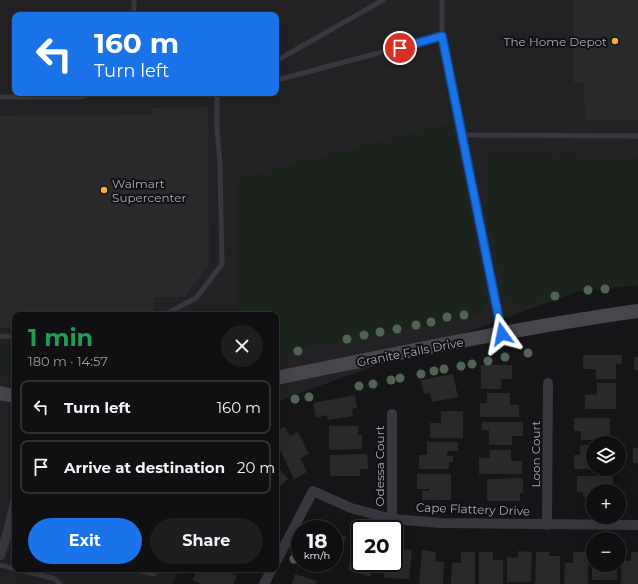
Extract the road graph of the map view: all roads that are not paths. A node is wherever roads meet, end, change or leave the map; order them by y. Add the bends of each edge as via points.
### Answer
1 (134, 0) edge
2 (383, 0) edge
3 (442, 0) edge
4 (134, 12) edge
5 (442, 36) junction
6 (279, 59) edge
7 (279, 80) edge
8 (82, 96) edge
9 (217, 96) edge
10 (0, 97) edge
11 (462, 135) junction
12 (638, 136) edge
13 (638, 311) edge
14 (170, 312) edge
15 (502, 334) junction
16 (0, 336) edge
17 (12, 336) edge
18 (279, 377) edge
19 (548, 383) dead end
20 (0, 393) edge
21 (12, 395) edge
22 (392, 414) dead end
23 (12, 515) edge
24 (392, 519) junction
25 (547, 524) junction
26 (638, 525) edge
27 (0, 555) edge
28 (279, 556) edge
29 (0, 565) edge
30 (12, 568) edge
31 (28, 572) edge
32 (270, 572) edge
33 (60, 584) edge
34 (264, 584) edge

1 - 4 lane
2 - 6 lane
3 - 5 lane
5 - 7 lane
5 - 11 lane
8 - 10 lane
9 - 14 lane via 222,264 196,298
11 - 12 lane
11 - 15 lane
13 - 15 street, Granite Falls Drive
15 - 18 street, Granite Falls Drive
16 - 17 lane
19 - 25 street, Loon Court
20 - 21 street
22 - 24 street, Odessa Court
23 - 27 street
24 - 25 street, Cape Flattery Drive via 440,524
24 - 28 street, Cape Flattery Drive via 351,508 313,491
25 - 26 street, Cape Flattery Drive
29 - 30 lane
31 - 33 lane via 55,579
32 - 34 street

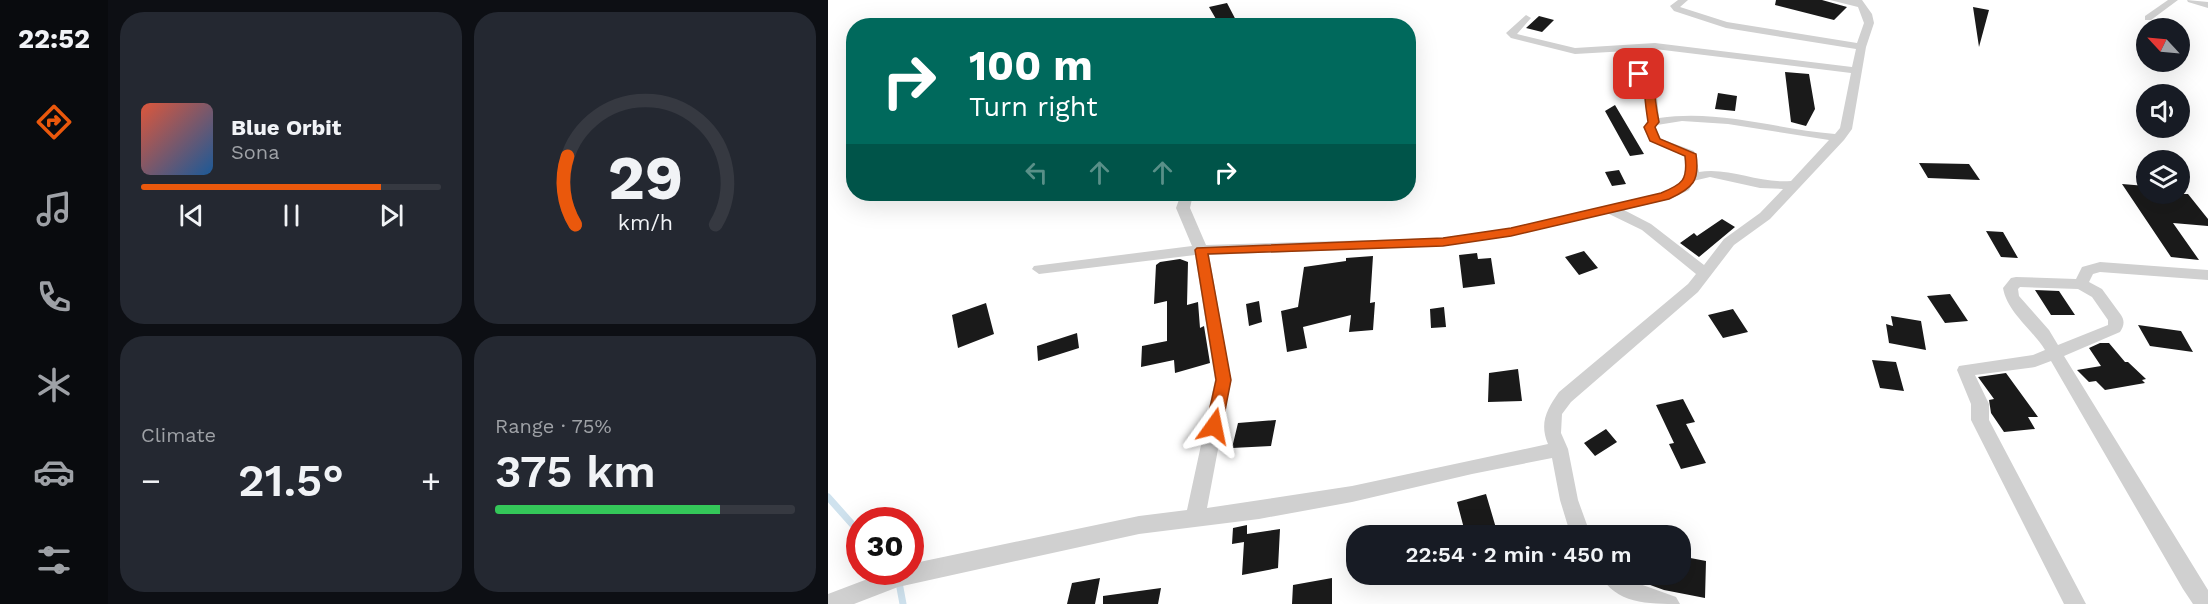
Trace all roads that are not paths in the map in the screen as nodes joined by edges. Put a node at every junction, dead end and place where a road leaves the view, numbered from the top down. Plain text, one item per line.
1 (1684, 0) edge
2 (1834, 0) edge
3 (2174, 0) edge
4 (2191, 0) edge
5 (1860, 3) edge
6 (2208, 5) edge
7 (1526, 18) dead end
8 (2148, 18) dead end
9 (1861, 47) junction
10 (1632, 48) junction
11 (1856, 71) junction
12 (1654, 122) junction
13 (1840, 138) junction
14 (1688, 179) junction
15 (1795, 184) junction
16 (1185, 201) edge
17 (1608, 209) junction
18 (1201, 250) junction
19 (1038, 269) dead end
20 (1704, 272) junction
21 (2208, 275) edge
22 (2081, 284) junction
23 (2054, 352) junction
24 (1559, 449) junction
25 (1195, 518) junction
26 (1577, 525) edge
27 (1618, 585) edge
28 (828, 604) edge
29 (1669, 604) edge
30 (2075, 604) edge
31 (2205, 604) edge

1 - 9 street
2 - 5 street
3 - 8 street
4 - 6 street
5 - 9 street
7 - 10 street
9 - 11 street
10 - 11 street
10 - 12 street
11 - 13 street
12 - 13 street
12 - 14 street
13 - 15 street
14 - 15 street
14 - 17 street
15 - 20 street
16 - 18 street
17 - 18 street
17 - 20 street
18 - 19 street
18 - 25 street
20 - 24 street
21 - 22 street
22 - 23 street
22 - 23 street
23 - 30 street
23 - 31 street
24 - 25 street
24 - 26 street
25 - 28 street
27 - 29 street

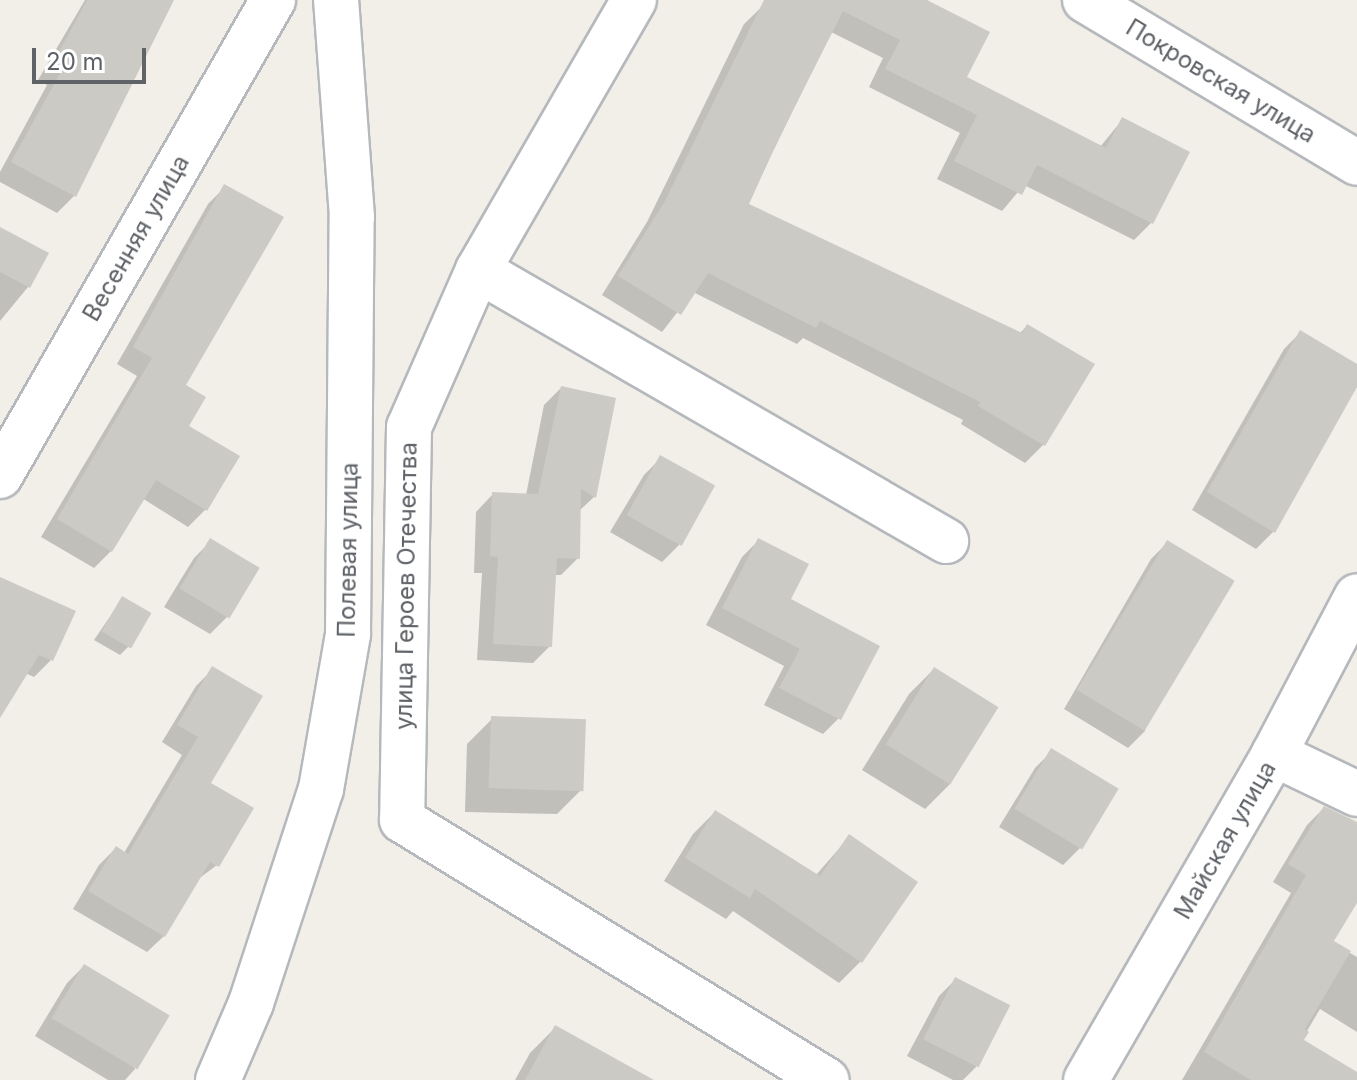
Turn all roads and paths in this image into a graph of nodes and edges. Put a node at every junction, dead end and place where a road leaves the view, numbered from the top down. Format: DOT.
graph roads {
  1 [pos="273,0"];
  2 [pos="336,0"];
  3 [pos="634,0"];
  4 [pos="1085,0"];
  5 [pos="1357,163"];
  6 [pos="478,270"];
  7 [pos="409,427"];
  8 [pos="350,456"];
  9 [pos="0,476"];
  10 [pos="946,541"];
  11 [pos="1357,596"];
  12 [pos="1274,754"];
  13 [pos="1357,794"];
  14 [pos="218,1080"];
  15 [pos="827,1080"];
  16 [pos="1086,1080"];
  1 -- 9 [label="street, Весенняя улица"];
  2 -- 8 [label="street, Полевая улица"];
  3 -- 6 [label="street, улица Героев Отечества"];
  4 -- 5 [label="street, Покровская улица"];
  6 -- 7 [label="street, улица Героев Отечества"];
  6 -- 10 [label="street"];
  7 -- 8 [label="street"];
  7 -- 15 [label="street, улица Героев Отечества"];
  8 -- 14 [label="street, Полевая улица"];
  11 -- 12 [label="street, Майская улица"];
  12 -- 13 [label="street"];
  12 -- 16 [label="street, Майская улица"];
}
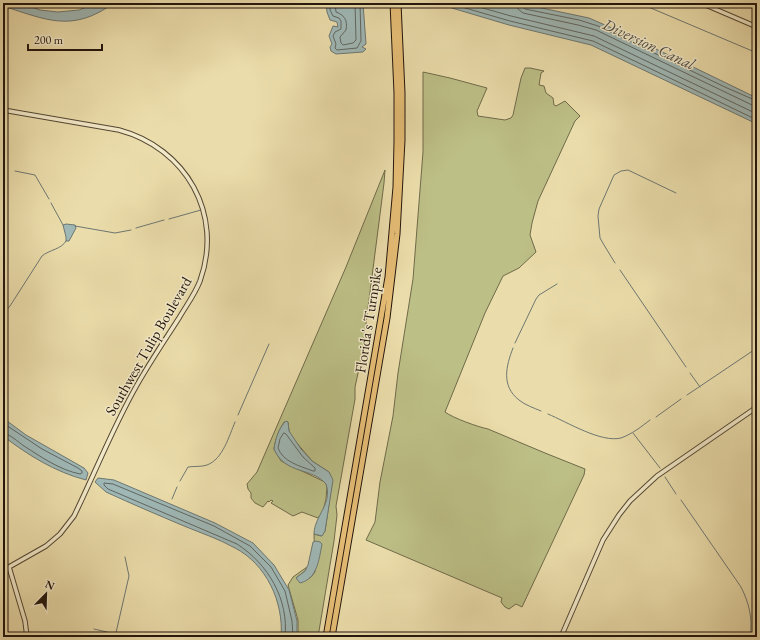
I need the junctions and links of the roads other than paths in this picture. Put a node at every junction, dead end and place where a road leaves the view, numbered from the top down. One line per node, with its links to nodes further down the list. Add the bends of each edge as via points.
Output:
1 (393, 3): 10 (highway, Florida's Turnpike, via 397,141 388,277)
2 (398, 3): 11 (highway, Florida's Turnpike, via 402,124 397,234 387,318)
3 (701, 3): 4 (street)
4 (757, 27)
5 (3, 110): 7 (street, Southwest Tulip Boulevard, via 119,130 150,142 175,162 193,186 204,216 207,242 203,270 195,291 137,386 74,516 60,534 46,546)
6 (757, 407): 12 (street, via 657,476 630,501 603,540)
7 (9, 567): 8 (street, Southwest Tulip Boulevard); 9 (street, via 25,621)
8 (3, 568)
9 (27, 637)
10 (326, 637)
11 (332, 637)
12 (561, 637)

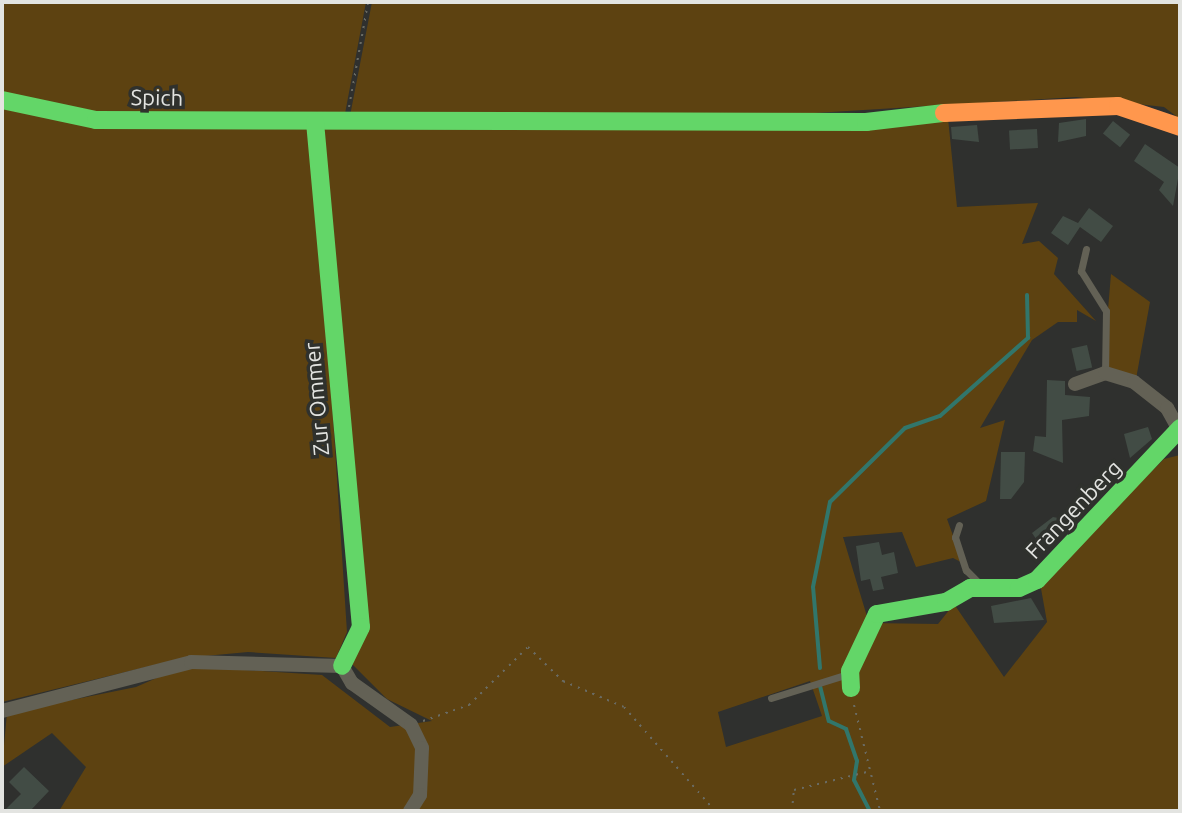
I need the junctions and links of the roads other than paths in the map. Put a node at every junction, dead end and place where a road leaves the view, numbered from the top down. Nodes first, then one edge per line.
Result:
1 (2, 100) edge
2 (315, 122) junction
3 (1180, 127) edge
4 (1086, 249) dead end
5 (1105, 373) junction
6 (1075, 384) dead end
7 (1180, 430) edge
8 (959, 525) dead end
9 (984, 588) junction
10 (342, 666) junction
11 (851, 681) joint
12 (771, 698) dead end
13 (2, 711) edge
14 (410, 811) edge

1 - 2 street, Spich
2 - 3 street, Spich
2 - 10 street, Zur Ommer
4 - 5 lane
5 - 6 street
5 - 7 street, Frangenberg
7 - 9 street, Frangenberg
8 - 9 lane
9 - 11 street, Frangenberg
10 - 13 street
10 - 14 street
11 - 12 lane

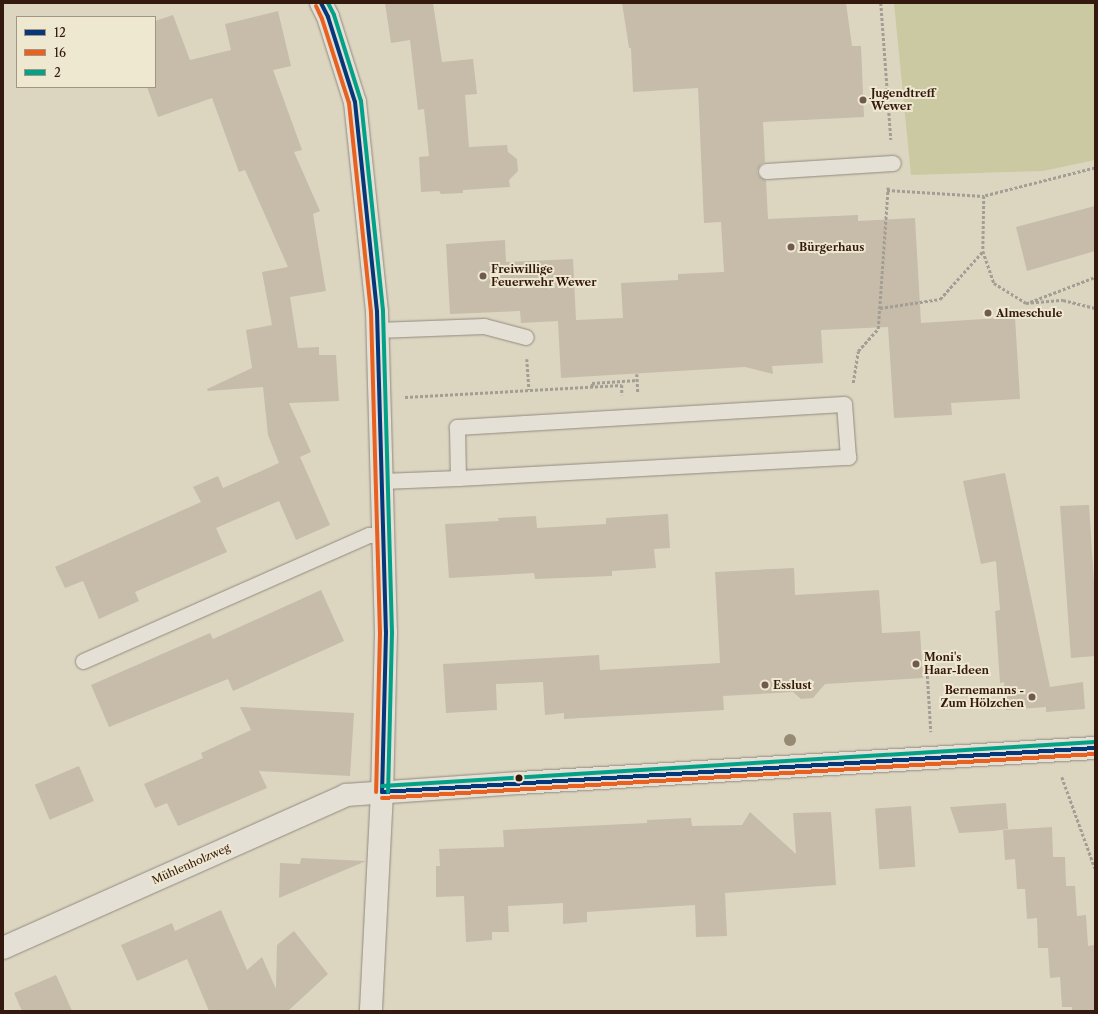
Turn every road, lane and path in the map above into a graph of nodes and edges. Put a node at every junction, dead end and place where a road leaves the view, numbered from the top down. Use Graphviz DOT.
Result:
graph roads {
  1 [pos="322,3"];
  2 [pos="881,3"];
  3 [pos="893,163"];
  4 [pos="1095,168"];
  5 [pos="766,171"];
  6 [pos="887,190"];
  7 [pos="984,196"];
  8 [pos="982,251"];
  9 [pos="1095,277"];
  10 [pos="1026,304"];
  11 [pos="880,308"];
  12 [pos="1095,308"];
  13 [pos="377,330"];
  14 [pos="526,337"];
  15 [pos="637,374"];
  16 [pos="638,380"];
  17 [pos="592,387"];
  18 [pos="529,390"];
  19 [pos="638,391"];
  20 [pos="404,397"];
  21 [pos="623,399"];
  22 [pos="844,404"];
  23 [pos="458,478"];
  24 [pos="382,480"];
  25 [pos="382,535"];
  26 [pos="83,661"];
  27 [pos="927,666"];
  28 [pos="1095,748"];
  29 [pos="1053,750"];
  30 [pos="933,759"];
  31 [pos="382,792"];
  32 [pos="1095,868"];
  33 [pos="3,948"];
  34 [pos="370,1011"];
  1 -- 13 [label="street"];
  2 -- 3 [label="path"];
  3 -- 5 [label="lane"];
  3 -- 6 [label="path"];
  4 -- 7 [label="path"];
  6 -- 7 [label="path"];
  6 -- 11 [label="path"];
  7 -- 8 [label="path"];
  8 -- 10 [label="path"];
  8 -- 11 [label="path"];
  9 -- 10 [label="path"];
  10 -- 12 [label="path"];
  11 -- 22 [label="path"];
  13 -- 14 [label="lane"];
  13 -- 24 [label="street"];
  14 -- 18 [label="path"];
  15 -- 16 [label="path"];
  16 -- 17 [label="path"];
  16 -- 19 [label="path"];
  17 -- 18 [label="path"];
  17 -- 21 [label="path"];
  18 -- 20 [label="path"];
  22 -- 23 [label="lane"];
  22 -- 23 [label="lane"];
  23 -- 24 [label="lane"];
  24 -- 25 [label="street"];
  25 -- 26 [label="lane"];
  25 -- 31 [label="street"];
  27 -- 30 [label="path"];
  28 -- 29 [label="street, Mühlenholzweg"];
  29 -- 30 [label="street, Mühlenholzweg"];
  29 -- 32 [label="path"];
  30 -- 31 [label="street, Mühlenholzweg"];
  31 -- 33 [label="street, Mühlenholzweg"];
  31 -- 34 [label="street"];
}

* **EXERCISE DETAILS**
Every line above that contains "than" counts once. Give the number of those lines and nothing more.

* **OUTPUT FOR THIS EXERCISE**
2